Some organizations have security tools, but no consistent operating model around them. Others have started actively reviewing alerts and responding to incidents but still rely on fragmented tools and manual handoffs. Some have centralized logs and alerts in a SIEM but now face the alert volume and noise that come with greater visibility. More mature teams may already use AI to support detection, triage, and investigation, but still depend on analysts to carry the workflow from signal to decision.
That is why the security operations maturity model matters.

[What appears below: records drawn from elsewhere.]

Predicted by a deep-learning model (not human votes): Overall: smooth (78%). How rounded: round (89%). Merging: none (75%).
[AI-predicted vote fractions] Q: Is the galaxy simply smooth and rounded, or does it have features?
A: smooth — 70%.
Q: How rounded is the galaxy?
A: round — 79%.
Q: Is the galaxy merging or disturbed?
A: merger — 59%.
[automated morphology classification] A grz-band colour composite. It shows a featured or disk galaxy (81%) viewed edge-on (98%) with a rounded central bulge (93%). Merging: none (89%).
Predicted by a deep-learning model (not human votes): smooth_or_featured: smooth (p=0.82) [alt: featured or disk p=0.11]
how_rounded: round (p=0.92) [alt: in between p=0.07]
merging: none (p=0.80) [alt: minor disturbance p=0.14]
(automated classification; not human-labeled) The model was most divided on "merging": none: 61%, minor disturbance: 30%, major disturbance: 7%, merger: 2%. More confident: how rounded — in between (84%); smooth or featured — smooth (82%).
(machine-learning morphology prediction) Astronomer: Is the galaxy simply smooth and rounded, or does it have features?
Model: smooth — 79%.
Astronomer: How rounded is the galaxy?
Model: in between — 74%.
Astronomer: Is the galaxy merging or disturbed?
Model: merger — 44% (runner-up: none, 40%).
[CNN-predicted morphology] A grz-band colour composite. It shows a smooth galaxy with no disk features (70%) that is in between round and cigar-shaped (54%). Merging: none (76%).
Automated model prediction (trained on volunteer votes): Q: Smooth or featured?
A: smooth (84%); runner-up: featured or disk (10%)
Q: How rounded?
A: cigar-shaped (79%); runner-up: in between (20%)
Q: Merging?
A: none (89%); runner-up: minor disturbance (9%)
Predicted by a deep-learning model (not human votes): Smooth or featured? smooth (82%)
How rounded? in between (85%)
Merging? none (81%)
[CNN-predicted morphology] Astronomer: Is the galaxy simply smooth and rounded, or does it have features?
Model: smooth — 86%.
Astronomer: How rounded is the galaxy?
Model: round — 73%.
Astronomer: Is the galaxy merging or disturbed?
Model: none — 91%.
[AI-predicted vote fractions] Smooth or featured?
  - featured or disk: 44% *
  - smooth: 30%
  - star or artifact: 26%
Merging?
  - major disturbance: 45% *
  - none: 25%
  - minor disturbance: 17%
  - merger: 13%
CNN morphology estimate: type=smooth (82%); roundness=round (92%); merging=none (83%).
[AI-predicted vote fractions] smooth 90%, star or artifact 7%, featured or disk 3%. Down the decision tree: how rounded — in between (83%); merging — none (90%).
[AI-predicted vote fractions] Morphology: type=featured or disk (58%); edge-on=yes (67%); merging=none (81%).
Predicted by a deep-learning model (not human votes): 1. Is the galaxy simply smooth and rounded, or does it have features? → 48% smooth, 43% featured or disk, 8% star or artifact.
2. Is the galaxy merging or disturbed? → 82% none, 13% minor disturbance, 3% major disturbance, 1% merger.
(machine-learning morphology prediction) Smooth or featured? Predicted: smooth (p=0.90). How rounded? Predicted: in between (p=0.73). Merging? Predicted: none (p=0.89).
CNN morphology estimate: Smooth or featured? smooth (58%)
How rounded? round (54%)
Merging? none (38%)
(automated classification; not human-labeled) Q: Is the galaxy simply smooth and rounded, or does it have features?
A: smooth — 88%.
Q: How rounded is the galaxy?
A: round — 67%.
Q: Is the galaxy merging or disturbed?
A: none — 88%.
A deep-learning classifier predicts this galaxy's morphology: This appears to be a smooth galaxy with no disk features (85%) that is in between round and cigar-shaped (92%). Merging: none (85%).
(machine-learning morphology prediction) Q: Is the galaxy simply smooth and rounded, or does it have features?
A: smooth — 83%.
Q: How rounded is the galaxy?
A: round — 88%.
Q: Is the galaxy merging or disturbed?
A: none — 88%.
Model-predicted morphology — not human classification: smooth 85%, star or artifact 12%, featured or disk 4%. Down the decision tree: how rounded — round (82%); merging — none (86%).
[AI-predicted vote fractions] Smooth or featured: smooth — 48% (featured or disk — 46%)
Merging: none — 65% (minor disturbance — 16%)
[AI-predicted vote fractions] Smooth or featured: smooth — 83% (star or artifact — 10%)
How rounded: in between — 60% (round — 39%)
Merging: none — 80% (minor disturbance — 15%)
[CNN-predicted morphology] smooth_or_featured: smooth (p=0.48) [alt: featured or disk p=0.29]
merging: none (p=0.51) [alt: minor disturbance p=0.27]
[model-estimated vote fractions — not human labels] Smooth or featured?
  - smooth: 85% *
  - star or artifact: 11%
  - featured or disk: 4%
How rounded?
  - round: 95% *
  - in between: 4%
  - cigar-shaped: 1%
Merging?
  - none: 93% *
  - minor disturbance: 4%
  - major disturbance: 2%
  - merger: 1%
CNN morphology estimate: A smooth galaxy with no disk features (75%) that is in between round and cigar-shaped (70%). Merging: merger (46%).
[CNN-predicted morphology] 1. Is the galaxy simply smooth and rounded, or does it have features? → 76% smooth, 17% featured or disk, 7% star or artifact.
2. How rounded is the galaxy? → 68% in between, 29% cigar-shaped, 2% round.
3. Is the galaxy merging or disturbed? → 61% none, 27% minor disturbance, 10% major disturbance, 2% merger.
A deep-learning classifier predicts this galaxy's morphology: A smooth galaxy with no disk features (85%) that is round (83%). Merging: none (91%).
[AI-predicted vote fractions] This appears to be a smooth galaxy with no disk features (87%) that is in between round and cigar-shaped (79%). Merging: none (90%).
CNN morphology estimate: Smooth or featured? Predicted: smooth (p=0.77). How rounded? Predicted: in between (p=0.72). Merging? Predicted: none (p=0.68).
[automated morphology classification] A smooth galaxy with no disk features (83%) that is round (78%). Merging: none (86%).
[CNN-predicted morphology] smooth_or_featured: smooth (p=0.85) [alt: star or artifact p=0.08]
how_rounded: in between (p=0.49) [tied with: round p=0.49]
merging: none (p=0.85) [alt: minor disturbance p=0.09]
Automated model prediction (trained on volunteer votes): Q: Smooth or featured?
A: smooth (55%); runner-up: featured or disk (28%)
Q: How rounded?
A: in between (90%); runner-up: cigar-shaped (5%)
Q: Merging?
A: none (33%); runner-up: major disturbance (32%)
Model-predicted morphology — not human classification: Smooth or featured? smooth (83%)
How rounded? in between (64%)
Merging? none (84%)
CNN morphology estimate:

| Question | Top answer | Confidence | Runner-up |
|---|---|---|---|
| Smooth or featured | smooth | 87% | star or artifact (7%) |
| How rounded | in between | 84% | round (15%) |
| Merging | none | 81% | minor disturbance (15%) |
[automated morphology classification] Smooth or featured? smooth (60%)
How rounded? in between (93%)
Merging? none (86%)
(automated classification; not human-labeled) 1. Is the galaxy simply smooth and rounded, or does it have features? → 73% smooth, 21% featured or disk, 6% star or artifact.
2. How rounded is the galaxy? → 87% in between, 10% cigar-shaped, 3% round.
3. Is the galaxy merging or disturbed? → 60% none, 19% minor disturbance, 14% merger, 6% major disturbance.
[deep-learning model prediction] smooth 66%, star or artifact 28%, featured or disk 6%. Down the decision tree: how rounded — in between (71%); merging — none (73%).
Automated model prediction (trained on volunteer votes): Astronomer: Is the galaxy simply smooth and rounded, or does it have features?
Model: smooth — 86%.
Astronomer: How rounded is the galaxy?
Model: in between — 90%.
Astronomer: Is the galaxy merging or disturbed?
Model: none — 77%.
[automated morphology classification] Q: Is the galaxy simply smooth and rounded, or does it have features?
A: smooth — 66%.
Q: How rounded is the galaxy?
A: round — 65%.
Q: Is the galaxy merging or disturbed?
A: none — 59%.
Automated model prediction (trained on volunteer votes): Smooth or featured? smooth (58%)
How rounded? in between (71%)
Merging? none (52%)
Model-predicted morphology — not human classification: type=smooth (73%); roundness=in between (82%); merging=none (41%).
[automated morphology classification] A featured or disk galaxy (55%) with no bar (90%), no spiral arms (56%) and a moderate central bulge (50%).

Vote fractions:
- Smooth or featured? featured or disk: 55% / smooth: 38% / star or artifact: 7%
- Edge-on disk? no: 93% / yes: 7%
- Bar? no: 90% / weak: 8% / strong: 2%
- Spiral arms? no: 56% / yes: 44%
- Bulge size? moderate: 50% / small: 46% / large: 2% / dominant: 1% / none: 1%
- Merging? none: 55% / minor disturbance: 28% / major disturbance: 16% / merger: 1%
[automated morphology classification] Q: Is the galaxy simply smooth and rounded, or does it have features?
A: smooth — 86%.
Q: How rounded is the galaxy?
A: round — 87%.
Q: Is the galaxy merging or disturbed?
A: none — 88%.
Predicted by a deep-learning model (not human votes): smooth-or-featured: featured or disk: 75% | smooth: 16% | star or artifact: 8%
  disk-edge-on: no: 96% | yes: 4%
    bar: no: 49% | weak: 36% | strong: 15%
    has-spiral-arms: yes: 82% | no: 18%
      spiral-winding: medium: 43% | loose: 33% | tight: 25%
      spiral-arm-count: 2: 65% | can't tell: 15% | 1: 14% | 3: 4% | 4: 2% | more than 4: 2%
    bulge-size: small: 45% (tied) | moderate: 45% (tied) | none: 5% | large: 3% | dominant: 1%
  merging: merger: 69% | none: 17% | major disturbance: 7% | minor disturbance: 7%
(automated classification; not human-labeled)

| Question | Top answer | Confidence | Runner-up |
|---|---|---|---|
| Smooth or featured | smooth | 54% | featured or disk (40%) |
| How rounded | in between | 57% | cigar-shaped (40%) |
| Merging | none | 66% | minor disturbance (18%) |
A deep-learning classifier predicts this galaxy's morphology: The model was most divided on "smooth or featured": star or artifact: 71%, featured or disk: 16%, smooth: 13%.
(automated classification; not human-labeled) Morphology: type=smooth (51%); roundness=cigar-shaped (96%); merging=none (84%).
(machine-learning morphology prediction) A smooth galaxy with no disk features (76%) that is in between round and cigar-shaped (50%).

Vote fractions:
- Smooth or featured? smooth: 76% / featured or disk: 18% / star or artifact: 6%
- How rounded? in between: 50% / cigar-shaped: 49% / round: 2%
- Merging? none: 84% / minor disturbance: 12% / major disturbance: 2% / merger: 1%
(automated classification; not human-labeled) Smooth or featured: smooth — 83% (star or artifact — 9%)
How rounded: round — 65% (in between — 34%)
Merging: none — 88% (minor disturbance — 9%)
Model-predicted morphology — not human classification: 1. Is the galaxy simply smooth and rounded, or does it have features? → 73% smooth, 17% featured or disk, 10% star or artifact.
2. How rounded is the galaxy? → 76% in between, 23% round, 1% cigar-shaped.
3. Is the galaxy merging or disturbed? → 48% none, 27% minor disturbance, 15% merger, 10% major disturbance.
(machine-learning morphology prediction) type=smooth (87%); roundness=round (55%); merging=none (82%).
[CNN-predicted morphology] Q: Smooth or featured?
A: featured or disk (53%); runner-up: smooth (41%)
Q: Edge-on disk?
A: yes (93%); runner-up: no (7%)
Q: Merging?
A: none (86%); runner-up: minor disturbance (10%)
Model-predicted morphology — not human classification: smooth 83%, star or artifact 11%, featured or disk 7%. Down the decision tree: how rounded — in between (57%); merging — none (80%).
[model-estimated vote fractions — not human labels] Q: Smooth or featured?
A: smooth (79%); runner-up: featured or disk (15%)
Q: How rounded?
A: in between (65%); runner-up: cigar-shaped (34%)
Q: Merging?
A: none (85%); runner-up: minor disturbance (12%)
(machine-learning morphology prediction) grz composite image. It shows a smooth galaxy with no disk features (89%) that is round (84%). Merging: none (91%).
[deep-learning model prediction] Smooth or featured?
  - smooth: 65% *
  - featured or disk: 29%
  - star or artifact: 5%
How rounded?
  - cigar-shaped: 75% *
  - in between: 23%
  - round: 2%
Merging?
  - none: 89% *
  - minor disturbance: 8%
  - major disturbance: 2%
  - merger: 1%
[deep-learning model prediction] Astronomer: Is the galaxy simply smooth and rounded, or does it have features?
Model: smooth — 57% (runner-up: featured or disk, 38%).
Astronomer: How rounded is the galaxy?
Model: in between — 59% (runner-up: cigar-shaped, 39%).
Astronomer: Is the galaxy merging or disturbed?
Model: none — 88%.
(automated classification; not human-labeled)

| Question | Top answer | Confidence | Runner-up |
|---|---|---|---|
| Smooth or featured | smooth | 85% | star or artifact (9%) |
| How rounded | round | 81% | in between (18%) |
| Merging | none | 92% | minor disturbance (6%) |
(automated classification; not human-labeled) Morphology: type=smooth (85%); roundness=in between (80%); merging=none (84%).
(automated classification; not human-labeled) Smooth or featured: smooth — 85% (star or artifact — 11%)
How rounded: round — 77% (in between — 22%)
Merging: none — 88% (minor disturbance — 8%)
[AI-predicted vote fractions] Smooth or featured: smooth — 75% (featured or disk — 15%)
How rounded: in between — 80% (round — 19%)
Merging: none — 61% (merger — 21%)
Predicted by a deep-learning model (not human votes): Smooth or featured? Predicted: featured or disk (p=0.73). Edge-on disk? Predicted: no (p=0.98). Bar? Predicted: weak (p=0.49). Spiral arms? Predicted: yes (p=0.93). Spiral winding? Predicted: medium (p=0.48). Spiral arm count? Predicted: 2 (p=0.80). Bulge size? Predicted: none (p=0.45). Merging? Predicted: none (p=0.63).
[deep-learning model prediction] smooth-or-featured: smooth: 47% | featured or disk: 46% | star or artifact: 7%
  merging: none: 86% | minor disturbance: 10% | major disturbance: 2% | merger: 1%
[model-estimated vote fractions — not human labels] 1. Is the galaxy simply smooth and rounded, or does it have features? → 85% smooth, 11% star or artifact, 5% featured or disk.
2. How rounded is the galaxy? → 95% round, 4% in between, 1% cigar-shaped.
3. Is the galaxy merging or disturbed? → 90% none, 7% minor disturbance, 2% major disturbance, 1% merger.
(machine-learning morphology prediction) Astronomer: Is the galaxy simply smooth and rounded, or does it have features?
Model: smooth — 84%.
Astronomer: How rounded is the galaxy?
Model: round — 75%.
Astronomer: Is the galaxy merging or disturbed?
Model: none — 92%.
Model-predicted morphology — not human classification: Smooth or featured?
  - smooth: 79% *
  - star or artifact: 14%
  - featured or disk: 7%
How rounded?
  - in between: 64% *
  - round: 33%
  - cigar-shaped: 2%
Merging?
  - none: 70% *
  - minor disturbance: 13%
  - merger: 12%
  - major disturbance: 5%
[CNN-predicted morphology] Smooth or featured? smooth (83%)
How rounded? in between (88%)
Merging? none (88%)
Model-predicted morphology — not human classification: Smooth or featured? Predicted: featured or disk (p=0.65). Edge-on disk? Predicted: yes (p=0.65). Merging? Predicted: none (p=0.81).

It helps organizations understand where they are today, what they have already solved, what is holding them back now, and what may become the next constraint as they mature. Without that context, it is easy to plan and invest in the wrong improvement: more tools when the real issue is operating them more effectively; more analysts when the real issue is fragmented visibility that needs consolidation; or more AI when the foundations for trusted execution are not yet in place.
The stages below show how security operations tends to mature: what each stage improves, where it starts to break, and why the next stage becomes necessary.
In practice, organizations do not always move to the next stage as soon as these limitations appear. Many continue operating with known gaps until a business trigger makes change unavoidable: a serious incident, an audit or compliance requirement, customer pressure, cloud or business expansion, or a workload that the current team can no longer sustain. The maturity model is therefore not a fixed sequence every organization follows on schedule. It is a way to understand which pressures are building, what may trigger the next investment, and what kind of improvement is likely to matter most.
Stage 0: Tool-Based Security
Many small or early-maturity organizations begin with a basic set of security controls, such as endpoint protection, firewalls, email security, basic logging, and backups. This stage is common in small businesses, branch offices, or early-stage organizations where security is typically handled by IT generalists rather than dedicated security staff. As a result, security is not yet operated as a continuous function and is usually managed alongside other IT responsibilities.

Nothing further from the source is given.